Learn how to get the most out of your tax return with our guide to preparing expenses, understanding what tax deductions you can and can’t claim, and the benefits of voluntary super contributions.
Whether you do your own taxes or pay a professional, a little advance preparation can save you time and money in both the short and long term. Here’s three key steps to take before you embark on tax time:
1. Work out what you can and can’t claim
One of the easiest ways to boost your tax return is to take advantage of the tax deductions you can claim. To claim a work-related expense, it must directly relate to earning your income and you must have a record (like a receipt) to prove it.
The deductions you can claim on taxes might include travel costs (such as operating a work car), home office expenses, self-education expenses and tools or equipment. You might also be able to claim a deduction for gifts and donations, personal super contributions and investment income deductions.

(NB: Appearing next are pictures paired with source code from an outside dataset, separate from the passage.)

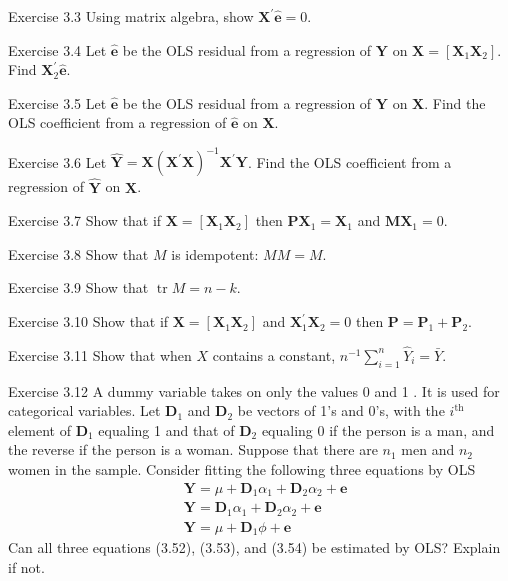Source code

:\documentclass[10pt]{article}
\begin{document}
Exercise 3.3 Using matrix algebra, show $\boldsymbol{X}^{\prime} \widehat{\boldsymbol{e}}=0$.

Exercise 3.4 Let $\widehat{\boldsymbol{e}}$ be the OLS residual from a regression of $\boldsymbol{Y}$ on $\boldsymbol{X}=\left[\boldsymbol{X}_{1} \boldsymbol{X}_{2}\right]$. Find $\boldsymbol{X}_{2}^{\prime} \widehat{\boldsymbol{e}}$.

Exercise 3.5 Let $\widehat{\boldsymbol{e}}$ be the OLS residual from a regression of $\boldsymbol{Y}$ on $\boldsymbol{X}$. Find the OLS coefficient from a regression of $\widehat{\boldsymbol{e}}$ on $\boldsymbol{X}$.

Exercise 3.6 Let $\widehat{\boldsymbol{Y}}=\boldsymbol{X}\left(\boldsymbol{X}^{\prime} \boldsymbol{X}\right)^{-1} \boldsymbol{X}^{\prime} \boldsymbol{Y}$. Find the OLS coefficient from a regression of $\widehat{\boldsymbol{Y}}$ on $\boldsymbol{X}$.

Exercise 3.7 Show that if $\boldsymbol{X}=\left[\boldsymbol{X}_{1} \boldsymbol{X}_{2}\right]$ then $\boldsymbol{P} \boldsymbol{X}_{1}=\boldsymbol{X}_{1}$ and $\boldsymbol{M} \boldsymbol{X}_{1}=0 .$

Exercise 3.8 Show that $M$ is idempotent: $M M=M$.

Exercise 3.9 Show that $\operatorname{tr} M=n-k$.

Exercise 3.10 Show that if $\boldsymbol{X}=\left[\boldsymbol{X}_{1} \boldsymbol{X}_{2}\right]$ and $\boldsymbol{X}_{1}^{\prime} \boldsymbol{X}_{2}=0$ then $\boldsymbol{P}=\boldsymbol{P}_{1}+\boldsymbol{P}_{2}$.

Exercise 3.11 Show that when $X$ contains a constant, $n^{-1} \sum_{i=1}^{n} \widehat{Y}_{i}=\bar{Y}$.

Exercise 3.12 A dummy variable takes on only the values 0 and 1 . It is used for categorical variables. Let $\boldsymbol{D}_{1}$ and $\boldsymbol{D}_{2}$ be vectors of 1's and 0's, with the $i^{\text {th }}$ element of $\boldsymbol{D}_{1}$ equaling 1 and that of $\boldsymbol{D}_{2}$ equaling 0 if the person is a man, and the reverse if the person is a woman. Suppose that there are $n_{1}$ men and $n_{2}$ women in the sample. Consider fitting the following three equations by OLS
$$
\begin{aligned}
&\boldsymbol{Y}=\mu+\boldsymbol{D}_{1} \alpha_{1}+\boldsymbol{D}_{2} \alpha_{2}+\boldsymbol{e} \\
&\boldsymbol{Y}=\boldsymbol{D}_{1} \alpha_{1}+\boldsymbol{D}_{2} \alpha_{2}+\boldsymbol{e} \\
&\boldsymbol{Y}=\mu+\boldsymbol{D}_{1} \phi+\boldsymbol{e}
\end{aligned}
$$
Can all three equations (3.52), (3.53), and (3.54) be estimated by OLS? Explain if not.
\end{document}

One of the benefits of using a tax accountant vs a DIY tax return is being 100% confident you’re claiming everything you’re eligible for.

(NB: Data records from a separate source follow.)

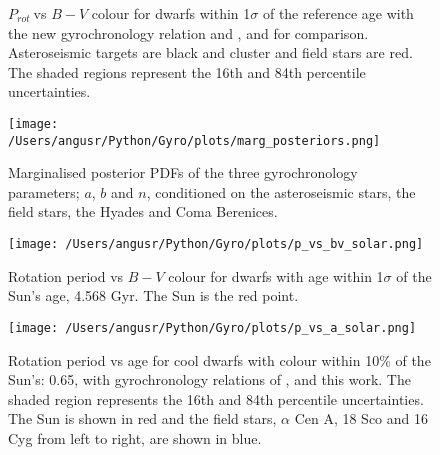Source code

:\documentclass[10pt,preprint]{aastex}
\newcommand{\prot}{$P_{rot}~$}
\begin{document}
\begin{figure}[ht]
\begin{center}
    \end{center}
    \caption{ \prot vs $B-V$ colour for dwarfs within 1$\sigma$ of the reference age with the new gyrochronology relation and \citet{Barnes2007}, and \citet{Mamajek2008} for comparison. Asteroseismic targets are black and cluster and field stars are red. The shaded regions represent the 16th and 84th percentile uncertainties.
     }
   \label{fig:subfigures2}
\end{figure}

\begin{figure}[ht]
\begin{center}
\texttt{[image: /Users/angusr/Python/Gyro/plots/marg\_posteriors.png]}
\caption{Marginalised posterior PDFs of the three gyrochronology parameters; $a$, $b$ and $n$, conditioned on the asteroseismic stars, the field stars, the Hyades and Coma Berenices.}
\label{fig:marg_posteriors}
\end{center}
\end{figure}

\begin{figure}[ht]
\begin{center}
\texttt{[image: /Users/angusr/Python/Gyro/plots/p\_vs\_bv\_solar.png]}
\caption{Rotation period vs $B-V$ colour for dwarfs with age within 1$\sigma$ of the Sun's age, 4.568 Gyr. The Sun is the red point.}
\label{fig:p_vs_bv_solar}
\end{center}
\end{figure}

\begin{figure}[ht]
\begin{center}
\texttt{[image: /Users/angusr/Python/Gyro/plots/p\_vs\_a\_solar.png]}
\caption{Rotation period vs age for cool dwarfs with colour within 10\% of the Sun's: 0.65, with gyrochronology relations of \citet{Barnes2007}, \citet{Mamajek2008} and this work. The shaded region represents the 16th and 84th percentile uncertainties. The Sun is shown in red and the field stars, $\alpha$ Cen A, 18 Sco and 16 Cyg from left to right, are shown in blue.}
\label{fig:p_vs_a_solar}
\end{center}
\end{figure}
\end{document}
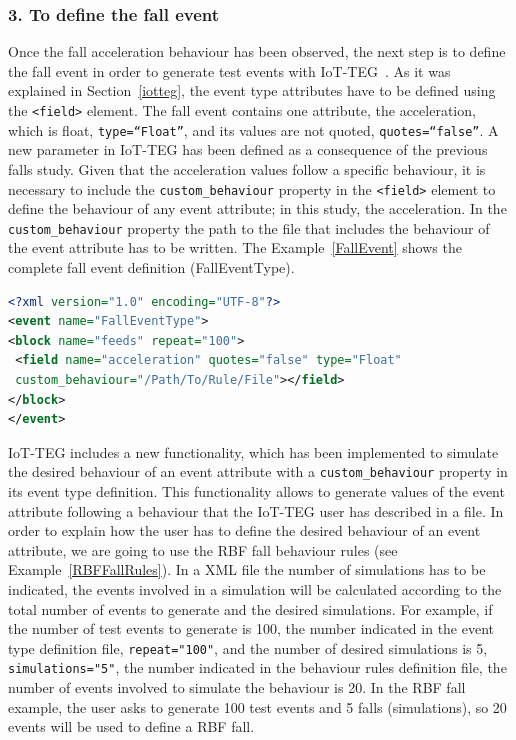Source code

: \documentclass[review]{elsarticle}
\begin{document}
\subsubsection*{3. To define the fall event} Once the fall acceleration behaviour has been observed, the next step is to define the 
fall event in order to generate test events with IoT-TEG~\cite{TesisGutierrez2017,Gutierrez2017}. As it was explained in 
Section~\ref{iotteg}, the event type attributes have
to be defined using the \texttt{<field>} element. The fall event contains one attribute, the acceleration, which is float, 
\texttt{type=``Float''}, and its values are not quoted, \texttt{quotes=``false''}. A new parameter in IoT-TEG has been defined as a 
consequence of the previous falls study. Given that the acceleration values follow a specific behaviour, it is necessary to include 
the \texttt{custom\_behaviour} property in the \texttt{<field>} element to define the behaviour of any event attribute; 
in this study, the acceleration. In the \texttt{custom\_behaviour} property the path to the file that includes the behaviour of the 
event attribute has to be written. The Example~\ref{FallEvent} shows the complete fall event definition (FallEventType).

\begin{lstlisting}[basicstyle=\ttfamily\footnotesize,language=XML,caption={Fall event type definition},label=FallEvent]
<?xml version="1.0" encoding="UTF-8"?>
<event name="FallEventType">
<block name="feeds" repeat="100">
 <field name="acceleration" quotes="false" type="Float" 
 custom_behaviour="/Path/To/Rule/File"></field>
</block>
</event>
\end{lstlisting}

IoT-TEG includes a new functionality, which has been implemented to simulate the desired behaviour of an 
event attribute with a \texttt{custom\_behaviour} property in its event type definition. This functionality 
allows to generate values of the event attribute following a behaviour
that the IoT-TEG user has described in a file.
In order to explain how the user has to define the desired behaviour of an event attribute, we are going
to use the RBF fall behaviour rules (see Example~\ref{RBFFallRules}). In a XML file the number of simulations has to be
indicated, the events involved in a simulation will be calculated according to the total number of events
to generate and the desired simulations. For example, if the number of test events to generate is 100, 
the number indicated in the event type definition file, \texttt{repeat="100"}, and the number of desired 
simulations is 5, \texttt{simulations="5"}, the number indicated in the behaviour rules definition file, 
the number of events involved to simulate the behaviour is 20. In the RBF fall example, the user asks to 
generate 100 test events and 5 falls (simulations), so 20 events will be used to define a RBF fall.
\end{document}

2. Create a record of all your expenses
Once you know what you can and can’t claim, it’s time to get organised for taxes. Ideally, you would have kept copies of your expenses throughout the year, but if not, this is the time to do it. You’ll need to locate records of all your expenses, including work-related expenses, charitable donations, self-education expenses, investment property expenses and any costs relating to last year’s tax return.
You’ll also need a copy of last year’s tax return, private health insurance details, a list of all your income and records of any sales or purchases of any shares, business or property.

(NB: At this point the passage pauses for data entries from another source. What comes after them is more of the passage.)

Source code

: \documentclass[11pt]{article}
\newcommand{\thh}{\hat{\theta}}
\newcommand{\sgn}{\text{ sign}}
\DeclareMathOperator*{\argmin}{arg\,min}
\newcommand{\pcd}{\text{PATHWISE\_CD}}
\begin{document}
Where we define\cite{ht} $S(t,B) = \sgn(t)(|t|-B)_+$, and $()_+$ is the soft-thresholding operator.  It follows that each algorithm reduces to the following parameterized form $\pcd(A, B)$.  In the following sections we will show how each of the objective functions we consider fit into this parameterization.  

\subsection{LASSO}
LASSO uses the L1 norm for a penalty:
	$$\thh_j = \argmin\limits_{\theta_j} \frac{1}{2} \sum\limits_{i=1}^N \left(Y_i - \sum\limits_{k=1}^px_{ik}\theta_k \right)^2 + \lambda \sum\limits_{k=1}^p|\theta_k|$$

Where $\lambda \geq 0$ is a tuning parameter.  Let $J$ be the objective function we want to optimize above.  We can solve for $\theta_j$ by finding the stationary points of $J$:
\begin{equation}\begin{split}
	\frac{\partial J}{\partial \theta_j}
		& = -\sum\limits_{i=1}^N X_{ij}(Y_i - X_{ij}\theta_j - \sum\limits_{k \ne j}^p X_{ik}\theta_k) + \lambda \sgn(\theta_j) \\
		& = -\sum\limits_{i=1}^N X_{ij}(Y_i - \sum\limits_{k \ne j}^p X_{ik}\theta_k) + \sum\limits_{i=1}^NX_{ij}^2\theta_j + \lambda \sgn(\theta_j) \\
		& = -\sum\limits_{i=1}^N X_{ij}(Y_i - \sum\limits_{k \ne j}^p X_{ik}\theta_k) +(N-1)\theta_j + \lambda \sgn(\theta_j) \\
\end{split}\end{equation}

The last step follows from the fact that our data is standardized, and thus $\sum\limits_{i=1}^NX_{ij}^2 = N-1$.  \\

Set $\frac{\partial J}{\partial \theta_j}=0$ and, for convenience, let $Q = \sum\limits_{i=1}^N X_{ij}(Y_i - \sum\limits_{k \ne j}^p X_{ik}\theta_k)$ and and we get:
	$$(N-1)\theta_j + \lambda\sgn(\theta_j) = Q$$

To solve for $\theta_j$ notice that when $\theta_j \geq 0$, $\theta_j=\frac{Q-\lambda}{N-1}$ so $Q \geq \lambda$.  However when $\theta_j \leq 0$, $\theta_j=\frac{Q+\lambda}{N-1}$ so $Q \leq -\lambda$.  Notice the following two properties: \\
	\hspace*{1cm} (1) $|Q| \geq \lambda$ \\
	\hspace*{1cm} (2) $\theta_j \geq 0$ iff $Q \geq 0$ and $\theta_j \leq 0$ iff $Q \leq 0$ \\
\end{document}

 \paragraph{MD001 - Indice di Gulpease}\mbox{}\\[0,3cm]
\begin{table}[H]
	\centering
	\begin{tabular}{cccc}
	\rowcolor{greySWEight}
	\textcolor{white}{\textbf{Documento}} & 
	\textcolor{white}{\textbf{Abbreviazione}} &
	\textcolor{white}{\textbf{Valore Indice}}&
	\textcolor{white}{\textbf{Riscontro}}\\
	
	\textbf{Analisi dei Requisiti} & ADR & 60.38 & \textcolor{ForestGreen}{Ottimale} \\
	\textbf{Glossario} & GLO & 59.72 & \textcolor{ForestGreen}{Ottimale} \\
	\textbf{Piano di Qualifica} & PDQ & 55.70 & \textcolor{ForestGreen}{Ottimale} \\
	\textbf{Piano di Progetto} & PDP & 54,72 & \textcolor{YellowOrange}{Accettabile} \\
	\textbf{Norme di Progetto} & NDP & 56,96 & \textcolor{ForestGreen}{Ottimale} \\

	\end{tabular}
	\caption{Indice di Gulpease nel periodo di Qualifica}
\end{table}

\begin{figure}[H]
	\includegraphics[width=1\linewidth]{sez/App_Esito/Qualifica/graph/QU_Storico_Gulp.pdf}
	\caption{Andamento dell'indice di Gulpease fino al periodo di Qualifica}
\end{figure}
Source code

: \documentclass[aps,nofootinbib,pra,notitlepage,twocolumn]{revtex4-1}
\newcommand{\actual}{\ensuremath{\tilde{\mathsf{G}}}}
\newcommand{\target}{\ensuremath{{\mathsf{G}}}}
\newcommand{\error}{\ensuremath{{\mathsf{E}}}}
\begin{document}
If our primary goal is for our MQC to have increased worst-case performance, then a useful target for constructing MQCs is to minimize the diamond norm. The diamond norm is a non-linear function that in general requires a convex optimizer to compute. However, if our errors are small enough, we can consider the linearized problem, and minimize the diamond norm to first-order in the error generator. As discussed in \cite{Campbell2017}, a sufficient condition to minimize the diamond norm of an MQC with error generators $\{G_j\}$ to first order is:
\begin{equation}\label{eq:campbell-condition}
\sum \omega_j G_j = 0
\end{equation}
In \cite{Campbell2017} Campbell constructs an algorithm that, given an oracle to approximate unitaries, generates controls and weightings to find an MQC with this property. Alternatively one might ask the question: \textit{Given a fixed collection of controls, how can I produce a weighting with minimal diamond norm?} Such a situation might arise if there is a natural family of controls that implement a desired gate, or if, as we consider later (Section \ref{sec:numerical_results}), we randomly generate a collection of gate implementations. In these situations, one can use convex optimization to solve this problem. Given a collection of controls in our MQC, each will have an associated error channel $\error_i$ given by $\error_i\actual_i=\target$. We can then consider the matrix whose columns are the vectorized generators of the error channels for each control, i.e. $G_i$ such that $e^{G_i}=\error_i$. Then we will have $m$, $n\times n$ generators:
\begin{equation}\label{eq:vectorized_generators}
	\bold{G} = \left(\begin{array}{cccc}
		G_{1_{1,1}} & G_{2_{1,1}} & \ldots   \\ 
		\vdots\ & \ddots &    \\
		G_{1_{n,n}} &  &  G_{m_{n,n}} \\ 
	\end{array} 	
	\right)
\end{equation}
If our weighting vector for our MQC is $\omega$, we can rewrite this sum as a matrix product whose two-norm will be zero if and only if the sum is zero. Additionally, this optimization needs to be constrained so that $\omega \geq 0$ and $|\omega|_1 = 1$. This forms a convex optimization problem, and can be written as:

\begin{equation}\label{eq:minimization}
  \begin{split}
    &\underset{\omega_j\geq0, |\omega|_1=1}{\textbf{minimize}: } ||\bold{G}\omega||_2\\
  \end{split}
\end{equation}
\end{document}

If you’re not using one already, an accounting system can make it easier to track all of the above, as well as deal with the legal requirements of running a business. We’re more than happy to help put this in place for you.
3. Consider making a voluntary super contribution
Making a personal super contribution before the end of the financial year will not only boost your retirement savings, it also comes with a tax deduction to sweeten the deal.
Any contribution you make must come out of your after-tax salary (for example, this could come from your savings, an inheritance or from the sale of property) and there’s currently a $25,000 annual “concessional contributions cap,” which also includes any income that your employer might have paid into your super.
Best of all, concessional contributions are taxed at 15%, which, for most people, will be lower than the tax rate you’ll pay on income.